++++ Given text ++++
Intangible assets will not hold water.
Corporation finance is one of the outgrowths of the New
Order. And one of the effects wrought by corporation finance is a
blurring of the distinction between tangible assets and
intangible; inasmuch as both are now habitually determined by a
capitalisation of earning-capacity, rather than by their
ascertained cost, and it is difficult, if not impossible, to draw
a hard and fast line between that part of a concern's
earning-capacity which is properly to be assigned to its plant
and that which is due to its control of the market. Still, an
intelligible distinction is maintained in common usage, between
tangible assets and intangible, even if the distinction is
somewhat uncertain in detail; and such a distinction is
convenient, so long as too sharp a contrast between the two is
not insisted on.
The earning-capacity of the tangible assets is presumed to
represent the productive capacity of the plant, considered as a
mechanical apparatus engaged in an industrial process for the
production of goods or services; it is presumed to rest on the
market value of the mechanical output of the plant. The plant is
a productive factor because and in so far as it turns to
practical account the state of the industrial arts now in use, --
the community's joint stock of technological knowledge. So soon,
or so far, as the plant and its management falls short of meeting
the ordinary requirements of this current state of the industrial
arts, and fails to make use of such technological knowledge as is
commonly employed, the whole works ceases by that much to be a
productive factor. The productive efficiency, and the productive
value, of any given item of industrial equipment is measured by
its effective use of the technological knowledge current in the
community for the time being. So also, the productive value of
any given body of natural resources land, raw materials, motive
power -- is strictly dependent on the degree in which it fits
into the industrial system as it runs.
This dependence of productive value on conformity to and use
of the state of the industrial arts is constantly shown in the
case of land and similar natural resources, by the fluctuation of
rental values. Land and other resources will be more valuable the
more suitable they are for present and prospective use. The like
is true for the mechanical equipment, perhaps in a more
pronounced degree. Industrial plant, e.g., is always liable to
depreciation by obsolescence in case the state of the industrial
arts changes in such a way that the method of work embodied in
the particular article of equipment is displaced by new and more
suitable methods, more suitable under the altered circumstances.
In such a case, which is of very frequent occurrence under the
new order of industry, any given plant, machine, or similar
contrivance may lose all its value as a means of production. And
so also, on the other hand, a given plant, as, for instance, a
given railway system or dock, may acquire additional productive
value through changes in the industrial system which make it more
suitable for present use.
++++
Exercise set:
a) Reproduce the passage on tangible assets from "This dependence of" up to and including "the altered circumstances.".
b) Summarize the passage on tangible assets in two sentences.
c) Extend the passage on tangible assets, starting after its final sentence.
++++ Supplied material ++++
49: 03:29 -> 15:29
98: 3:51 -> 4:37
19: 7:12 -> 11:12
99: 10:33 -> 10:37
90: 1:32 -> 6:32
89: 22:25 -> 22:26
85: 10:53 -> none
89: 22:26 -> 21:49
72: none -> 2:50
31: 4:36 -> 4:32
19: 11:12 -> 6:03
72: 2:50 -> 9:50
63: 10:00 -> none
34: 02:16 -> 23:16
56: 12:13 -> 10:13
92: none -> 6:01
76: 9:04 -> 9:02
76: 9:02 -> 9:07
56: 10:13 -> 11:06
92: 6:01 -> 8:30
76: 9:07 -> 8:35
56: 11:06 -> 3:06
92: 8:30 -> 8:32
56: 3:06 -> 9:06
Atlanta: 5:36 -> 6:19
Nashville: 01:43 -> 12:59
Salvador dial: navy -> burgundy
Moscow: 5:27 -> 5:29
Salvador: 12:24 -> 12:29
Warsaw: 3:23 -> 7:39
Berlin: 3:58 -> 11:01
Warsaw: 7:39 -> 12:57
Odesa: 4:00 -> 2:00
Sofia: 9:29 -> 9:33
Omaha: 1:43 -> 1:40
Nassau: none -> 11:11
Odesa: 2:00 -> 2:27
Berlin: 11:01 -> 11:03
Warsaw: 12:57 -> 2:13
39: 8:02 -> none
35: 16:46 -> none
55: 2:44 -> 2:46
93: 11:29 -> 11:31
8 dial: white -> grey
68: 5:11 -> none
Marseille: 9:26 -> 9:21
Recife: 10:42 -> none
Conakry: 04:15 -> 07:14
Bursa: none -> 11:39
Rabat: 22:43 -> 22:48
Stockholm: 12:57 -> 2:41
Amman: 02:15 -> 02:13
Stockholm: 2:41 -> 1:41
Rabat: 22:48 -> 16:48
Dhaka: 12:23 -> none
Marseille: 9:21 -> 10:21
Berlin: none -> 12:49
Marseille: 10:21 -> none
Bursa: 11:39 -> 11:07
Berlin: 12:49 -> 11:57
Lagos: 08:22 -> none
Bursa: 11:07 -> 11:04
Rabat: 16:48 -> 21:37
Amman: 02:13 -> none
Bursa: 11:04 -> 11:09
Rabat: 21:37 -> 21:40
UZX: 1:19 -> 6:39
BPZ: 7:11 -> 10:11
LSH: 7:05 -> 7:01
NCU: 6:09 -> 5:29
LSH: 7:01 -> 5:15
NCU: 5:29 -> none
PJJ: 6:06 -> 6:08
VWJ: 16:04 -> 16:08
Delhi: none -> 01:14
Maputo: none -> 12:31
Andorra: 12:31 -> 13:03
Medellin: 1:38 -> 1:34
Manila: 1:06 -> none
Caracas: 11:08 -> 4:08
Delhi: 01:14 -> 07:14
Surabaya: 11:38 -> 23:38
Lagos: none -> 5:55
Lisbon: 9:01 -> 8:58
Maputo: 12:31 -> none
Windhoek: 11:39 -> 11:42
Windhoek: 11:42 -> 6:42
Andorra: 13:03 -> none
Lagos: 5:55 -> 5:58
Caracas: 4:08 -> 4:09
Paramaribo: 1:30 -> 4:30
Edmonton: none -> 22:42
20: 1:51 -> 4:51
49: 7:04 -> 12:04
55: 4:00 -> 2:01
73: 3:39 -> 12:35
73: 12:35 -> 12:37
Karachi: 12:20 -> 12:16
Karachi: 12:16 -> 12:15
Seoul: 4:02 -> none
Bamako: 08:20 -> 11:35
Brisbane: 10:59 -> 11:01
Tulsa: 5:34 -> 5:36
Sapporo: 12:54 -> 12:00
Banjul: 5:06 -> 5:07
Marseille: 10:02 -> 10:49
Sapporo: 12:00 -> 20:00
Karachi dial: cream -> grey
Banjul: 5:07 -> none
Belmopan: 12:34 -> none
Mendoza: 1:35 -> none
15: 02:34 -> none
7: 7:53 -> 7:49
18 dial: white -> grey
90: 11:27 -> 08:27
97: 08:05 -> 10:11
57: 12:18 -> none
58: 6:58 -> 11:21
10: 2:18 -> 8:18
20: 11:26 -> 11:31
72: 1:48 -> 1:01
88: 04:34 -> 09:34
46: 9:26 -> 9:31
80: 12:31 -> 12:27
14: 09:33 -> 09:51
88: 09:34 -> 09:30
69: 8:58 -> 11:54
++++
Results in order:
a)
This dependence of productive value on conformity to and use
of the state of the industrial arts is constantly shown in the
case of land and similar natural resources, by the fluctuation of
rental values. Land and other resources will be more valuable the
more suitable they are for present and prospective use. The like
is true for the mechanical equipment, perhaps in a more
pronounced degree. Industrial plant, e.g., is always liable to
depreciation by obsolescence in case the state of the industrial
arts changes in such a way that the method of work embodied in
the particular article of equipment is displaced by new and more
suitable methods, more suitable under the altered circumstances.

b) Corporation finance has blurred the distinction between tangible and intangible assets because both are now valued by capitalizing earning-capacity, though a looser distinction remains convenient in common usage. The productive value of plant and natural resources depends on how well they fit and use the current state of the industrial arts, so equipment can lose all its value through obsolescence or gain value when changes in the industrial system make it more suitable for present use.

c)
Evidently the chief, or at least the indispensable, element
of productive efficiency in any item of industrial equipment or
resources is the use which it makes of the available
technological knowledge; and evidently, too, its earning-capacity
as a productive factor depends strictly on the same fact, -- the
usufruct of the state of the industrial arts. And all the while
the state of the industrial arts, which the industrial equipment
so turns to account for the benefit of its owner, continues to be
a joint stock of industrial knowledge and proficiency
accumulated, held, exercised, increased and transmitted by the
community at large; and all the while the owner of the equipment
is some person who has contributed no more than his per-capita
quota to this state of the industrial arts out of which his
earnings arise. Indeed the chances are that the owner has
contributed less than his per-capita quota, if anything, to that
common fund of knowledge on the product of which he draws by
virtue of his ownership, because he is likely to be fully
occupied with other things, -- such things as lucrative business
transactions, e.g., or the decent consumption of superfluities.
And at this point the difference between tangible assets and
intangible comes in sight, or at least the ground of the habitual
distinction between the two. Tangible assets, it appears, are
such assets as represent the earning-capacity of any mechanically
productive property; whereas intangible assets represent assured
income which can not be assigned to any specific material factor
as its productive source. Intangible assets are the capitalised
value of income not otherwise accounted for. Such income arises
out of business relations rather than out of industry; it is
derived from advantages of salesmanship, rather than from
productive work; it represents no contribution to the output of
goods and services, but only an effectual claim to a share in the
"annual dividend," -- on grounds which appear to be legally
honest, but which can not be stated in terms of mechanical cause
and effect, or of productive efficiency, or indeed in any terms
that involve notions of physical dimensions or of mechanical action.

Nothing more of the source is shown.